We obtained original formulations of DEX loaded nanoparticle systems with chitosan and phosphatidylcholine. These new systems were physico-chemically and structurally characterized, tested for biocompatibility, and the in vitro release of drugs was studied. Additionally, we tested how DEX-loaded nanoparticles influenced nociceptive sensitivity compared to the free drug on a standard experimental somatic pain model in rats.

The advantages of these nanoparticulate systems rely on the extended release of DEX, which provides a prolongation of antinociceptive effects in the hot plate test in rats.

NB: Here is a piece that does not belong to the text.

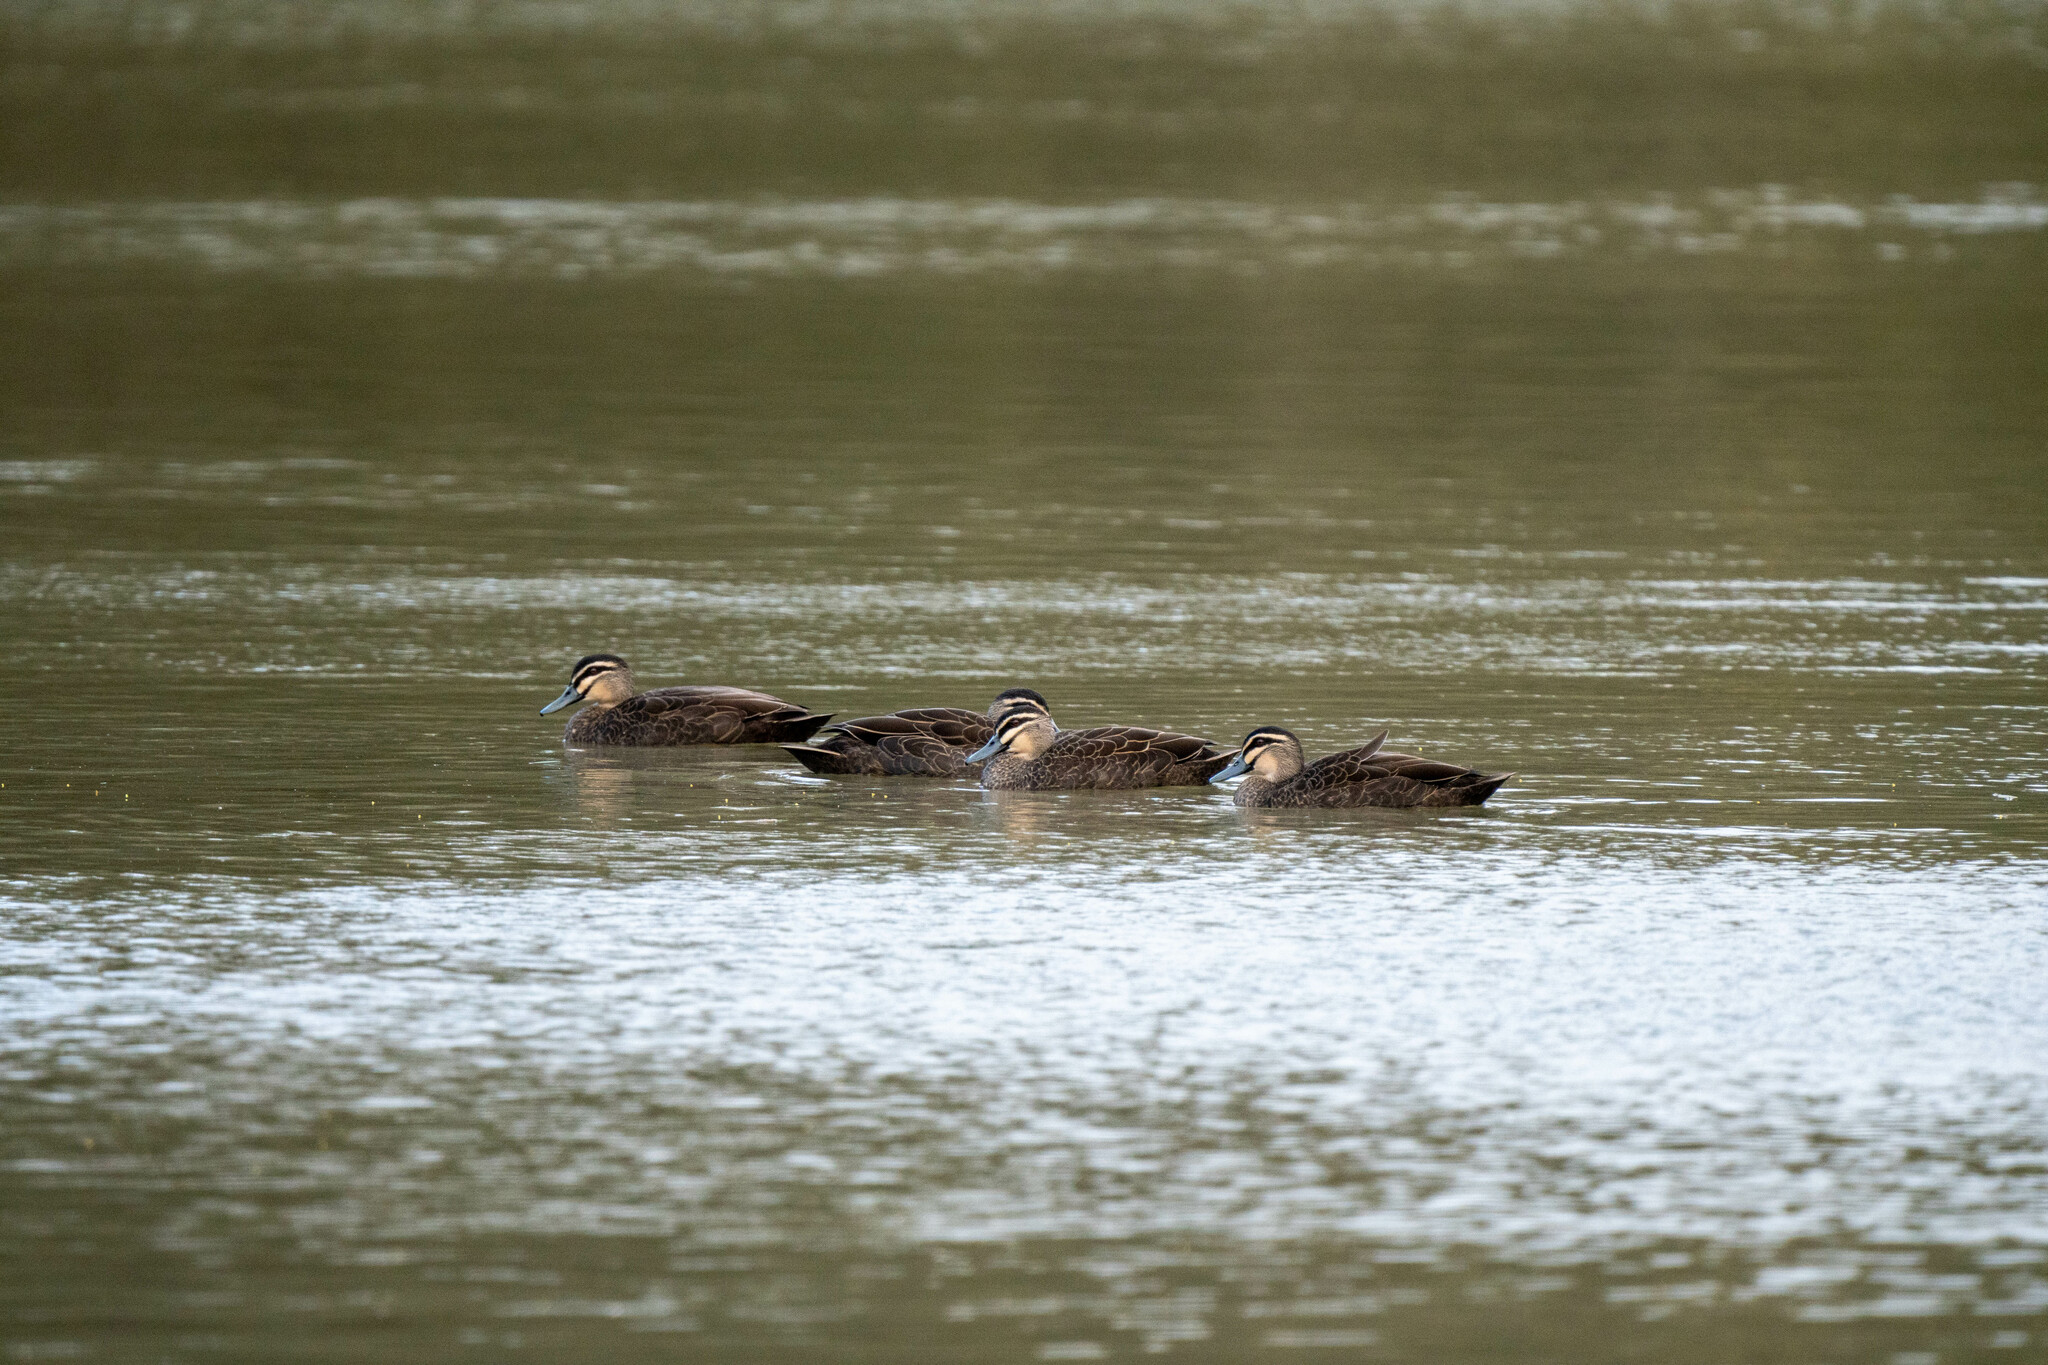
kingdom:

Ozturk et al. prepared DEX-loaded nanoparticles by spray-drying with Eudragit 100 RL, which displayed controlled release kinetics, with prospects of prolonging DEX analgesic activity [26]. Using other encapsulating agents, such as Compritol ATO 888 and Dynasan 114, the same research team prepared solid lipid nanoparticles containing DEX, which demonstrated prolonged analgesic activity for up to nine hours in the writhing test in mice [56].

DEX was also used as a model drug form obtaining modern, new systems—nanocochleates—in combination with other drugs [52]. We prepared nanosystems as unilamellar liposomes entrapping dexketoprofen, using chitosan, with good stability and uniform size range. In our experimental conditions, the use of lipid vesicles entrapping DEX did not induce substantial blood element discrepancies, biochemical changes, and immune parameters modifications; all these findings support the idea that these new systems have a good in vivo biocompatibility in rats.

The in vivo release of DEX from nanoparticles was not tested, which represents one limitation of the study; another limitation consists of the small number of animals used in the experiment.

5. Conclusions

The administration of lipid vesicles containing DEX offered the advantage of a prolonged release of the drug and was confirmed to have an extended antinociceptive effect in the hot plate test in rats.

The results obtained in this study provide important perspectives for fundamental medicine—through the design and characterization of new nanoparticles incorporating DEX —as well as for medical practice—through the possibility of using, after multiple subsequent studies, such nanoparticulate formulations—with prolonged release of the non-steroidal anti-inflammatory drug in pain therapy. The reduced frequency of administration shall increase patient compliance, and consequently, the therapy outcome.